| Task instructions |
Please count how many lines of the material below contain the word "Arsenal", treating uppercase and lowercase as different. Reply with the number alone.

--- Data for processing Enclosed Below ---

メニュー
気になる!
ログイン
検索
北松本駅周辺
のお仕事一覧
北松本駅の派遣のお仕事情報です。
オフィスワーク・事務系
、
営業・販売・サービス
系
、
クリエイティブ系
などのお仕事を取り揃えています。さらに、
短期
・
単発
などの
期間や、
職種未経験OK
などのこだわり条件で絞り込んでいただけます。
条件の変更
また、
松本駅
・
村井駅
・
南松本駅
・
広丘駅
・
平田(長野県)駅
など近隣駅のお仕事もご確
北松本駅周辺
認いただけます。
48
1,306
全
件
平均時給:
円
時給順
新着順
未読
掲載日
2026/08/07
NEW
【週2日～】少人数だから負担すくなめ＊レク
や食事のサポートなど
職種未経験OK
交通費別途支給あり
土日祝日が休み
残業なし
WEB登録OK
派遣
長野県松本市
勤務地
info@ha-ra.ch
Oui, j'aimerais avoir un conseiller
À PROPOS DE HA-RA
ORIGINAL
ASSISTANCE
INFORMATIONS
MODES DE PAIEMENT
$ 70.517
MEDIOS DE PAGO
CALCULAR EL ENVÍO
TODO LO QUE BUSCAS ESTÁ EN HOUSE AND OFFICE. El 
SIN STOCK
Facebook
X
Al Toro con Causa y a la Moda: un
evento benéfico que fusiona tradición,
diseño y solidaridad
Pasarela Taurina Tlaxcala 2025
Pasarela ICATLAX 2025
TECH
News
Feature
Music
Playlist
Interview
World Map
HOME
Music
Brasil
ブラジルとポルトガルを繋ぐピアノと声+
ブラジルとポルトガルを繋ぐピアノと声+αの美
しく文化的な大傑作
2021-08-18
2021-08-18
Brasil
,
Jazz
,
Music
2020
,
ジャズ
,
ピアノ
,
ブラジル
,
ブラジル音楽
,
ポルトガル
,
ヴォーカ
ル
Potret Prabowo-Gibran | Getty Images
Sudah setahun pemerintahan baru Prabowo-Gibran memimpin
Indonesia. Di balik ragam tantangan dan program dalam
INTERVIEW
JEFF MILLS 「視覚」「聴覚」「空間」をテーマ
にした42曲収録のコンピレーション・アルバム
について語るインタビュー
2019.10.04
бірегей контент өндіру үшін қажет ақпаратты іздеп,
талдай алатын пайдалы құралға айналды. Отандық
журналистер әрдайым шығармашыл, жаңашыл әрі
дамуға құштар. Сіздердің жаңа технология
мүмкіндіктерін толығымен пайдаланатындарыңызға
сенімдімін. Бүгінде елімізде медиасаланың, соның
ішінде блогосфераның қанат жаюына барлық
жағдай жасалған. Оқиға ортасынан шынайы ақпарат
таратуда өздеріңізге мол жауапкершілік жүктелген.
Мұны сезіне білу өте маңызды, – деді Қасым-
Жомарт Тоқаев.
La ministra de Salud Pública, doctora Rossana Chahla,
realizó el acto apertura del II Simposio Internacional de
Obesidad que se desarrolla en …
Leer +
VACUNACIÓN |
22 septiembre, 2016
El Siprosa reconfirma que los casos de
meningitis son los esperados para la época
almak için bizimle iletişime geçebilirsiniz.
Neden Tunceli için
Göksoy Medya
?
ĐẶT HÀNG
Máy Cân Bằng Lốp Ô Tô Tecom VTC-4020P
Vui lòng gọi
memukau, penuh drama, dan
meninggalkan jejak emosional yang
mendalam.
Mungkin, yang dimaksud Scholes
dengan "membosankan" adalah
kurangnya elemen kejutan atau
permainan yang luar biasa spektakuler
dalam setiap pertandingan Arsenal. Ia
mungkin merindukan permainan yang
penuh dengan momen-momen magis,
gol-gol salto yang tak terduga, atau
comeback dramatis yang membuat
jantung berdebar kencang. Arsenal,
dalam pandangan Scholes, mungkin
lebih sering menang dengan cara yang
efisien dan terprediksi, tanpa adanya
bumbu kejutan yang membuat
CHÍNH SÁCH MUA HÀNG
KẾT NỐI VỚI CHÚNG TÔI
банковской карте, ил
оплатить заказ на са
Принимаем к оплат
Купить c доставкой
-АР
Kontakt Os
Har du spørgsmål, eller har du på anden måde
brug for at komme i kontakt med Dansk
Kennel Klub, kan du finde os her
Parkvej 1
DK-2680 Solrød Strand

--- End of Enclosed Data for processing ---

| Reply to the task |
2